How many times have I started a story or a novel that sucked? The despair and depression began as soon as the original spark began to fizzle, the images began to fade, the ideas began to deflate. The narrative lacked some kind of spine or heart, some kind of engine that could carry it through to its resolution. I always thought there was something wrong with me when this happened.
As a writer I had a fight to fight. I wanted to fall in love with my characters and their pain, but words kept getting in the way. I kept pushing too hard, trying to find a point of view that wasn’t really mine.
When this stuff happens (and it happens frequently) I freak out and reach into my bucket o’ anti-depressants. Nothing to do but hit the DEL key and the trash becomes my best friend.
Imperfect memory. Mis-heard voices. Grabbing things as they fly past. I thrive on these. The truth is, I have no idea what I’m doing until I’ve spent days, weeks, months with visions and re-visions, and sometimes they just won’t gel.

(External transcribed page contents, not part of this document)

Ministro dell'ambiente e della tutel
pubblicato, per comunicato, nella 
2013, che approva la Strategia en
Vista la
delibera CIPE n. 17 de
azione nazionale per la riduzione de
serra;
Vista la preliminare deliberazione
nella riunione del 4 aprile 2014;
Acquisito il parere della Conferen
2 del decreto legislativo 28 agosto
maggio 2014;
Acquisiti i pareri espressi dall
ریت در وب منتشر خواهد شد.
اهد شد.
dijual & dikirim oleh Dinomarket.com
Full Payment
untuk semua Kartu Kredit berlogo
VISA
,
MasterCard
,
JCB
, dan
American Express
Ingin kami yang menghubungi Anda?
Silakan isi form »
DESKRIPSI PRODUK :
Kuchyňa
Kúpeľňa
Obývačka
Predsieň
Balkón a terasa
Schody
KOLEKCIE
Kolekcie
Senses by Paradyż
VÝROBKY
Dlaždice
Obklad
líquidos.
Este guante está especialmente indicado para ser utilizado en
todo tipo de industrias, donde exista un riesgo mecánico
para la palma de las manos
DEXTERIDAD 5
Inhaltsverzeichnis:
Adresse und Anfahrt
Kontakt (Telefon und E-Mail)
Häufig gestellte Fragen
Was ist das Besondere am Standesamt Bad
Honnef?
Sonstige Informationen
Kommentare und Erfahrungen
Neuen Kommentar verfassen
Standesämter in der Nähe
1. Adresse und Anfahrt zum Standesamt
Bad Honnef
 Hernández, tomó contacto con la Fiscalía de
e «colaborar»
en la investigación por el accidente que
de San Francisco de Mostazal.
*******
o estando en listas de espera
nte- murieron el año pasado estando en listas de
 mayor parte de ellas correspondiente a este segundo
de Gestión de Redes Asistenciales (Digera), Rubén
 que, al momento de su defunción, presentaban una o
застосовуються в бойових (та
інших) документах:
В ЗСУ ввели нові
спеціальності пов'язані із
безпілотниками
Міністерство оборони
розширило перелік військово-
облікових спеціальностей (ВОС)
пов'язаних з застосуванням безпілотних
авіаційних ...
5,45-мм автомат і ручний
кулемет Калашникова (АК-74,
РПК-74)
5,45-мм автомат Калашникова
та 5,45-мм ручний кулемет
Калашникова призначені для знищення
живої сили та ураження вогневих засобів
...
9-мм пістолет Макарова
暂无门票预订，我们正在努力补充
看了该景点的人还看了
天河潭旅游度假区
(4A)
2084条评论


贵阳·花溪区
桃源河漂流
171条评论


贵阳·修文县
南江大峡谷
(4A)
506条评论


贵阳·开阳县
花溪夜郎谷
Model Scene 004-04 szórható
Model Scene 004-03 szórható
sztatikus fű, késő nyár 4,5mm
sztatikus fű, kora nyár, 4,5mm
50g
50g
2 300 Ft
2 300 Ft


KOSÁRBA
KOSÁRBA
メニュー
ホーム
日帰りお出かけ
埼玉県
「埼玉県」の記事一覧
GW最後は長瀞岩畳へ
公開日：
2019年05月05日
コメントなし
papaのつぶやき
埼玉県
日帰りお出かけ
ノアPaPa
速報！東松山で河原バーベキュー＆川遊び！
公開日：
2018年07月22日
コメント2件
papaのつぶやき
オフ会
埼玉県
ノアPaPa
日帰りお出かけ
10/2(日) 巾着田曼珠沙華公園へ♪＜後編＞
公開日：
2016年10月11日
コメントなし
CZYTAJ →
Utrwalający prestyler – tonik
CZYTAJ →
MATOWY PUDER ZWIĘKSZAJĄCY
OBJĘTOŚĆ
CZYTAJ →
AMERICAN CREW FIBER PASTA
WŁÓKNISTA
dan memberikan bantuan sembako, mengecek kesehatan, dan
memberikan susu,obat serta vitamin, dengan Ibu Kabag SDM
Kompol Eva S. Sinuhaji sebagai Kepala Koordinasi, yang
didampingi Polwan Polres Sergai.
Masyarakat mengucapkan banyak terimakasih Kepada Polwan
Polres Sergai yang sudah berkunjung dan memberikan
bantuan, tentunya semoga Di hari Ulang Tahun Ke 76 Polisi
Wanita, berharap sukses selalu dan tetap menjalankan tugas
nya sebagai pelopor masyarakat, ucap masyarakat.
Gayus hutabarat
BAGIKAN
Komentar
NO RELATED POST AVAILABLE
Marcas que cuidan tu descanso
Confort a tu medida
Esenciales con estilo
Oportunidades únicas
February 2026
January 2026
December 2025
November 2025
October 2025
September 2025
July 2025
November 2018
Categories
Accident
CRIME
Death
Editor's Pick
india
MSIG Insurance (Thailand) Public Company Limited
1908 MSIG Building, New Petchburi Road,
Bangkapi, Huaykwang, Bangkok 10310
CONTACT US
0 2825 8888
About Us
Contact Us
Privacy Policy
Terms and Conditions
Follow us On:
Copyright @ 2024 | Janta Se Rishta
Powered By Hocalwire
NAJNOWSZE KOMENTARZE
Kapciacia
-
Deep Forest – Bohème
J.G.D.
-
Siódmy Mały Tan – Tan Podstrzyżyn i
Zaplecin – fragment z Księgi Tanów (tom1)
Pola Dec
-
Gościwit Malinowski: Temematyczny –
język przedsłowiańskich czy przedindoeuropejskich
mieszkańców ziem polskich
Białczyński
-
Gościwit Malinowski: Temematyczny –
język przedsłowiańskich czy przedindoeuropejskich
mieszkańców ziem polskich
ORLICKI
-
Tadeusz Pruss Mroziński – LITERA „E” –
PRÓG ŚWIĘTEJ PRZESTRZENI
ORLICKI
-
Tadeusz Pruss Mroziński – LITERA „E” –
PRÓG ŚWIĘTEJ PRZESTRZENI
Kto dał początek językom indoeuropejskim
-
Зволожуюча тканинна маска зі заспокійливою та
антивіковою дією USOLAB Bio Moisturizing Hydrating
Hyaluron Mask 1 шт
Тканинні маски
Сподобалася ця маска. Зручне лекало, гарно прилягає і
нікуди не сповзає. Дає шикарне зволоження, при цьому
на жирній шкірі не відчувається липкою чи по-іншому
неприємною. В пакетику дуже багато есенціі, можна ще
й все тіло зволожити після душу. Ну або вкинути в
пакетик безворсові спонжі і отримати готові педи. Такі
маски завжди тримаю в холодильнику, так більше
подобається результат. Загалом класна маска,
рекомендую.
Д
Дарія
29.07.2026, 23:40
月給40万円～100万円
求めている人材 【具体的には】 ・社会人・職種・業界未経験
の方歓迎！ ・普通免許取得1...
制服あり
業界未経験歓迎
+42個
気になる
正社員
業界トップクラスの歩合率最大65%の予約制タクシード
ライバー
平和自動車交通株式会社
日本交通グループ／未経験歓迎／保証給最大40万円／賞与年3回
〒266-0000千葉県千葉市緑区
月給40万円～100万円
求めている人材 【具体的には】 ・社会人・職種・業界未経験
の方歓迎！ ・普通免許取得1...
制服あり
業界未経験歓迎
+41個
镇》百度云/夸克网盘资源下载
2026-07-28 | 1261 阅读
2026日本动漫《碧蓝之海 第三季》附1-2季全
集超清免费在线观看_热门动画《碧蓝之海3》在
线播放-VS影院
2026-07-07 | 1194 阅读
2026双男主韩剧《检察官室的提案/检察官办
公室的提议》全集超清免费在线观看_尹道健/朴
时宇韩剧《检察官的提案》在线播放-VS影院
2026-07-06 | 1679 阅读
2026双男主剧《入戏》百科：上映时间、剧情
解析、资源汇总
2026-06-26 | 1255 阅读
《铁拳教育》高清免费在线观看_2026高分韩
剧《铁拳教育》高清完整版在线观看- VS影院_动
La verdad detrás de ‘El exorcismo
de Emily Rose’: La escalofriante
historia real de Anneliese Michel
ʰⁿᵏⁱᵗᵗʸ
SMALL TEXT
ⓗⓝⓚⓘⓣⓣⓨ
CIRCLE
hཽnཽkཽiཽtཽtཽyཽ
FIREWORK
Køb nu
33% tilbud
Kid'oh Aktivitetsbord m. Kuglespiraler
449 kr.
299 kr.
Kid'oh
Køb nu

But it’s all right. Blame it on the liquid of language we’re all dissolved in, as Modest Mouse says. “Everyone’s a building burning with no one to put the fire out.”
Freaking out and saying good-bye are part of the package. Life is nothing except a series of moments, and writing fiction is a subjective experience, created through our own viewpoint. Although great literature remains timeless and deeply satisfying because of its exquisite descriptions of the human condition, it’s not really a corroboration of direct personal experience. That’s because language is an imperfect transmitter and receptor. So, we have to come to terms with our own experience and trust it because no one else is having it, only us.
That means that in the end we are all our own writing teachers. Being our own writing teachers brings with it freedom, curiosity and wonder. The difficulties of process and any “objective” understanding we claim to have of the world is built entirely from scratch with each story.
What we build depends on the books we’ve read, the people we’ve met, and the experiences we’ve had. It means that although we share the same objective world, we will never represent it quite like anyone else. And this is why it’s self-destructive to think we have nothing “original” to say or to allow others to tell us how we should write. It also lets us disregard extraneous, non-useful criticism.
Subjectivity is primary experience — it is real life, our real life, something each of us builds on top of objectivity in our minds, privately, in order to make sense of it all, and even if no one else reads it, if no one else cares. Each raindrop matters, even if no one notices it fall. This truth could have important implications for us as we develop as writers. In the end we all have to be our own heroes.